▶ _Task to carry out_
Your answer should be an exact copy of the lines from the start of the entries to the line containing "fill: (494, 822) -> (637, 926), removed", both included.

▶ _Source information_
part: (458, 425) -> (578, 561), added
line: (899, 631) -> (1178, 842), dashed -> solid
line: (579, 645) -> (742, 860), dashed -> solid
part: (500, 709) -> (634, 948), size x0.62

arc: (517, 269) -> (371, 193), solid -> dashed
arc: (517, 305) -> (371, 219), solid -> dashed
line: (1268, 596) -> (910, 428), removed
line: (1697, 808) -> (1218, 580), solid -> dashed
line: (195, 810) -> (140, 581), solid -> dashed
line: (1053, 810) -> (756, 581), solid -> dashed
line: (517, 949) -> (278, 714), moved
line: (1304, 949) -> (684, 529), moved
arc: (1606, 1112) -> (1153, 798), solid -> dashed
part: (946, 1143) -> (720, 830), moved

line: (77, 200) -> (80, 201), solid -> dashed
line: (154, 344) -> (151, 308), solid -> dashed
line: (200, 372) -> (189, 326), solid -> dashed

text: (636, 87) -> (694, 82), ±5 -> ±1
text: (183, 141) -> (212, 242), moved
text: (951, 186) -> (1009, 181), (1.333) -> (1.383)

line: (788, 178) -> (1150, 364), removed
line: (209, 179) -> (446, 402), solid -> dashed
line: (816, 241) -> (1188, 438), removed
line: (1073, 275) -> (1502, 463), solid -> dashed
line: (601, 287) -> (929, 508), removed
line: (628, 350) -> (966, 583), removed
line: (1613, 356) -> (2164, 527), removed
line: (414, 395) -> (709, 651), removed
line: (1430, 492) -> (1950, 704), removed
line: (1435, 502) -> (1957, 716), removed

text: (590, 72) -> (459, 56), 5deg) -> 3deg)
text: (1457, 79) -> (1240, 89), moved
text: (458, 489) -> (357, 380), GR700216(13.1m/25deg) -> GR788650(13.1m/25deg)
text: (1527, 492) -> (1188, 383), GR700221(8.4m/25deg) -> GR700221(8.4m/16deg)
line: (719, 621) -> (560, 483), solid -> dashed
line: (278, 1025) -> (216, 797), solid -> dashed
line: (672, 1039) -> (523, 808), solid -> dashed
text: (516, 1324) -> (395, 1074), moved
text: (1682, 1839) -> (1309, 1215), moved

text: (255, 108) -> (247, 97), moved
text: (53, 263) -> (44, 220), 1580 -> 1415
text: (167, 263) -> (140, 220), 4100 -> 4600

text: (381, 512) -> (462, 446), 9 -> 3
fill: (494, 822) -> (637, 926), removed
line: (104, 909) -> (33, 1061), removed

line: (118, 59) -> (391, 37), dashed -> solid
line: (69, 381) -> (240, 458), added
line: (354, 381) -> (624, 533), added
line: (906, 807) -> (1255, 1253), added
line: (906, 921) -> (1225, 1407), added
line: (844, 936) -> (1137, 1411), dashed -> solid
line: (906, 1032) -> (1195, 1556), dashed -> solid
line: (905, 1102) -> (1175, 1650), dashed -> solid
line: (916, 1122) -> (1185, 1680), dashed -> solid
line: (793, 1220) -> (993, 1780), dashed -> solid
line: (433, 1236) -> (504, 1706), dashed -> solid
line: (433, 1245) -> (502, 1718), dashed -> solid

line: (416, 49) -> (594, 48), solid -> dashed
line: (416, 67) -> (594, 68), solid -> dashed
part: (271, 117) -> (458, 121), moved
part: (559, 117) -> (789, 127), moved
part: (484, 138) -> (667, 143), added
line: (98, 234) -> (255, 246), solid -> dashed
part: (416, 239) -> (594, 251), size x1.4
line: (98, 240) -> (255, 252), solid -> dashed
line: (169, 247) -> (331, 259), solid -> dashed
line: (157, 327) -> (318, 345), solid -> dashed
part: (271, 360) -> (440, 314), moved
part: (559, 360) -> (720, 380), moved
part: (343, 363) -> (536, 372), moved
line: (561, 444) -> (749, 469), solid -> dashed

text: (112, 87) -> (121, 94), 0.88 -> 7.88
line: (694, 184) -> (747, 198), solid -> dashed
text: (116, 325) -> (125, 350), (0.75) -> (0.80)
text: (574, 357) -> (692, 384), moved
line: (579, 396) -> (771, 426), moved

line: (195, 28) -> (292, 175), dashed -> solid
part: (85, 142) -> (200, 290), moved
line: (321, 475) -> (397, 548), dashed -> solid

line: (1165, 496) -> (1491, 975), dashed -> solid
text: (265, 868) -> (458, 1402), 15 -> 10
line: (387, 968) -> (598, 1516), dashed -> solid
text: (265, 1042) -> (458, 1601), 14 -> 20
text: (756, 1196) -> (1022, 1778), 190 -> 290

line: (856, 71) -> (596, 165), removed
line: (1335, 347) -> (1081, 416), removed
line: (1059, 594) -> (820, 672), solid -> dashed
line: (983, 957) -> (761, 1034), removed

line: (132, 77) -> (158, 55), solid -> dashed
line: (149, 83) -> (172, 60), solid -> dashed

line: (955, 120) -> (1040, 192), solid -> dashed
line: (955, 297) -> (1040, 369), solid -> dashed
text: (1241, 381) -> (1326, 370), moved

▶ _Solution for this task_
part: (458, 425) -> (578, 561), added
line: (899, 631) -> (1178, 842), dashed -> solid
line: (579, 645) -> (742, 860), dashed -> solid
part: (500, 709) -> (634, 948), size x0.62

arc: (517, 269) -> (371, 193), solid -> dashed
arc: (517, 305) -> (371, 219), solid -> dashed
line: (1268, 596) -> (910, 428), removed
line: (1697, 808) -> (1218, 580), solid -> dashed
line: (195, 810) -> (140, 581), solid -> dashed
line: (1053, 810) -> (756, 581), solid -> dashed
line: (517, 949) -> (278, 714), moved
line: (1304, 949) -> (684, 529), moved
arc: (1606, 1112) -> (1153, 798), solid -> dashed
part: (946, 1143) -> (720, 830), moved

line: (77, 200) -> (80, 201), solid -> dashed
line: (154, 344) -> (151, 308), solid -> dashed
line: (200, 372) -> (189, 326), solid -> dashed

text: (636, 87) -> (694, 82), ±5 -> ±1
text: (183, 141) -> (212, 242), moved
text: (951, 186) -> (1009, 181), (1.333) -> (1.383)

line: (788, 178) -> (1150, 364), removed
line: (209, 179) -> (446, 402), solid -> dashed
line: (816, 241) -> (1188, 438), removed
line: (1073, 275) -> (1502, 463), solid -> dashed
line: (601, 287) -> (929, 508), removed
line: (628, 350) -> (966, 583), removed
line: (1613, 356) -> (2164, 527), removed
line: (414, 395) -> (709, 651), removed
line: (1430, 492) -> (1950, 704), removed
line: (1435, 502) -> (1957, 716), removed

text: (590, 72) -> (459, 56), 5deg) -> 3deg)
text: (1457, 79) -> (1240, 89), moved
text: (458, 489) -> (357, 380), GR700216(13.1m/25deg) -> GR788650(13.1m/25deg)
text: (1527, 492) -> (1188, 383), GR700221(8.4m/25deg) -> GR700221(8.4m/16deg)
line: (719, 621) -> (560, 483), solid -> dashed
line: (278, 1025) -> (216, 797), solid -> dashed
line: (672, 1039) -> (523, 808), solid -> dashed
text: (516, 1324) -> (395, 1074), moved
text: (1682, 1839) -> (1309, 1215), moved

text: (255, 108) -> (247, 97), moved
text: (53, 263) -> (44, 220), 1580 -> 1415
text: (167, 263) -> (140, 220), 4100 -> 4600

text: (381, 512) -> (462, 446), 9 -> 3
fill: (494, 822) -> (637, 926), removed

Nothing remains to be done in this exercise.